僕は長年クリエイターとして活動して多くの絵や楽曲、ゲームを出してきた。
しかし、それは決して平坦な道のりじゃなかった。
僕が出した作品たちは多くの人に愛されることは無かったから。

そのことにいつも悩まされてきた。
人気な絵師、動画製作者、ありとあらゆるクリエイターになることができない、その隔たりにずっと疑問を抱いてはあの人たちと同じになろうと試行錯誤を繰り返してきた。

しかし、結局それが実ることは無かった。
その事実に病み、やがてこう思うようになった。

僕ってクリエイターだけどクリエイターに向いてないな。


しかし同時に矛盾だった。
多くの曲を作り、動画も作り、絵も描くしAudiostockで稼いでいる。
はたから見れば色んなジャンルを手掛けるクリエイターに見えるはず。

なのに自分自身にそう思ってしまうようになった。
発作のように、忘れた時に無意識に思い、そして勝手に病む。
そして触れないようにスルーしていた。

そんなある日の夜、寝ている時にそれらに関する答えが降ってきた。
それは、クリエイターの本質だった。


クリエイターの定義の再認識

翌日の朝、昨日の気づきを思い出すことに必死だった。
まるで天啓のように、僕の頭に降ってきたからだ。

その内容はこうだった。

クリエイターは人の心を動かす力が、最も重要な才能だ。


以前まで僕はクリエイターというのは、絵や曲を作る人という認識だった。
例えるなら、絵を描いてPixivに出せば、その人はクリエイターという単純な考えをしていた。
間違ってはいないが、○ではなかった。

それは僕が今まで出した作品に対する反応がその証明だった。
昔はR18絵を出すだけでも閲覧数1000は行くことができたが、今はもう半分の500を超えることすらもできてない。

どんどん僕の作品が、まるで価値が無いと言わんばかりな冷たい反応をされてるようにも見えた。
しかしそうではないことは、あの気づきが教えてくれた。
僕には欠けているものがあるということを。

***

結論から書くと、僕には人の心を動かす力や才能が無い。
どちらかと言えば、僕は物を作る技術者だと言える。

クリエイターと技術者、一見するとどちらも物を作る人だ。
しかし明確な違いがあった。

まずクリエイターは主に創作をする人のことを指す。
絵描きや作曲、動画制作、小説など主に芸術に関することを作る人だ、
Wikipediaでは、芸術をこう表している。

芸術(げいじゅつ)またはアート(希: (η) τέχνη、 téchni、羅: ars、英: art、仏: art、独: Kunst)とは、表現者あるいは表現物と、鑑賞者が相互に作用し合うことなどで、精神的・感覚的な変動を得ようとする活動を表す。

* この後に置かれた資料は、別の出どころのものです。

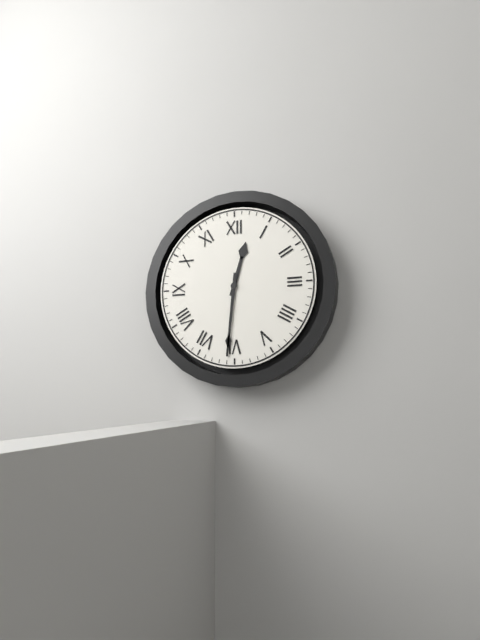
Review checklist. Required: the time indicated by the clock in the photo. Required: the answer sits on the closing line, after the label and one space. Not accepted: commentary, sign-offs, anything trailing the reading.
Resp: 12:31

文芸(言語芸術)、美術(造形芸術)、音楽(音響芸術)、演劇・映画(総合芸術)などが、芸術の諸分野である。


PixivやTwitterで素晴らしい絵がタイムラインに流れることがしばしばある他、小説ならなろう小説といった媒体もある。
それら全てが芸術に属する。

そうだとすれば、僕が作った作品たちも芸術に属するのでは?
ここまで読んできた人も、もしかするとそう感じるかもしれない。
しかしWikipediaで書かれている芸術の概要は本質の一部にすぎない。
僕が求めていた答え、もっと根本的な本質は書かれていない。

僕が気づいた根本的な本質とは、先程記述されたクリエイターは人の心を動かす力が、最も重要な才能のことだ。


人の心を動かす力

人の心を動かす力は色んな要素がある。
感動、ホラー映画なら恐怖体験、最近では尊い・エモいもそれに属する。
(残念ながら、僕には尊いやエモいといったことが理解できてないので、うまく表現や説明ができない。)

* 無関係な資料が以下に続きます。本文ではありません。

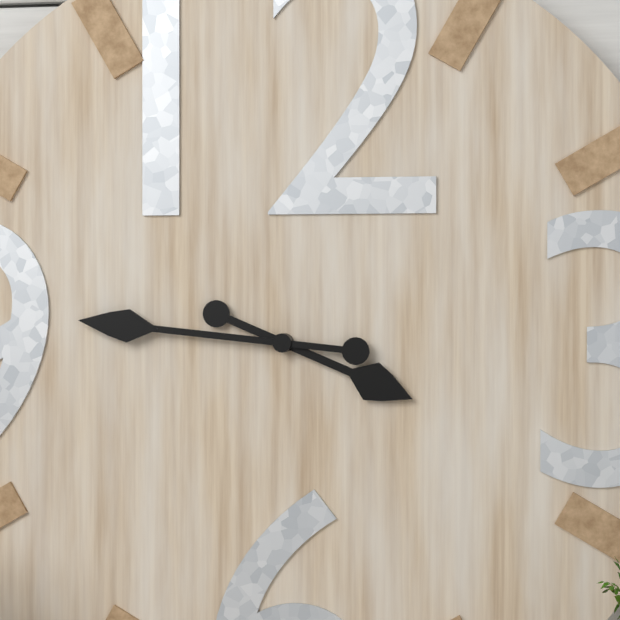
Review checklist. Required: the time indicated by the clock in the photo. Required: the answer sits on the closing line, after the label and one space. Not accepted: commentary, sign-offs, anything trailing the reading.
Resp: 3:46
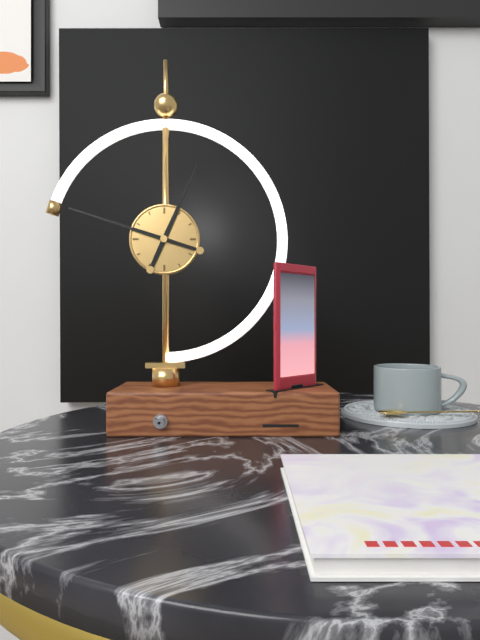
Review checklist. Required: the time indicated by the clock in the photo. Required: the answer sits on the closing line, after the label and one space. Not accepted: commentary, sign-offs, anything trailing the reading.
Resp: 12:48
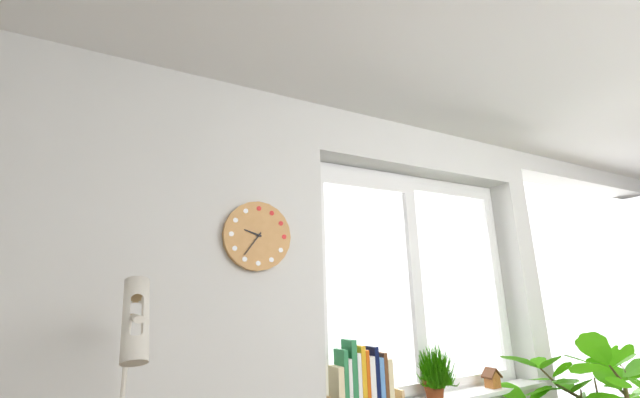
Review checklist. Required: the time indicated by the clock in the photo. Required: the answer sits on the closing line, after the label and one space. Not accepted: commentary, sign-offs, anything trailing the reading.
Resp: 9:36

Twitterを漁れば、言わば尊いイラストが出てきては尊い・尊死だのリプ欄に溢れる光景を見れる。
これらはWikipediaに書かれた精神的・感覚的な変動のことを説明していると僕は考える。
それらをもっと噛み砕いた説明が、人の心を動かす力だ。
もっと噛み砕くと、点と点を結ぶ力のことを表せる。

***

先程の尊い絵で例えてみよう。
ウマ娘の尊い絵があるとして、その絵はリツイート・ファボが4桁あって、リプ欄には尊いだのアグネスデジタルの絵が溢れかえっている。
(ピンと来ない人は実際にTwitterでウマ娘の絵を探してみよう。)

その絵を起点として、多くのウマ娘好きが多く集まっては、リツイートで拡散される。
つまり、絵によって人という点が拡散という形で線を結んでいることが分かるだろう。


一方で僕のイラストはどうだろうか。

最近のが出てきたのでそれで比較してみよう。

まず去年描いた左の絵、これは反響は一切無かった。
次に今年描いた右の絵、これは僕がハマっていたことだま日記というアプリの二次創作絵だ。
ファボが2.3名ほどで、ゲーム公式絵師に巡回済みだ。

この拡散力の無さは一目瞭然だ。
僕には人の心を動かす力・才能が無いことが頷ける結果だと考える。


現に、絵が上手い人や技術を持ってる人ですら、あまり拡散されていないクリエイターがいる。
その人も恐らく、先程の才能を持ってない可能性がある。

さらにその才能は技術で掴むものことができず、唯一それを技術として昇華されてる術はマーケティングぐらいしかない。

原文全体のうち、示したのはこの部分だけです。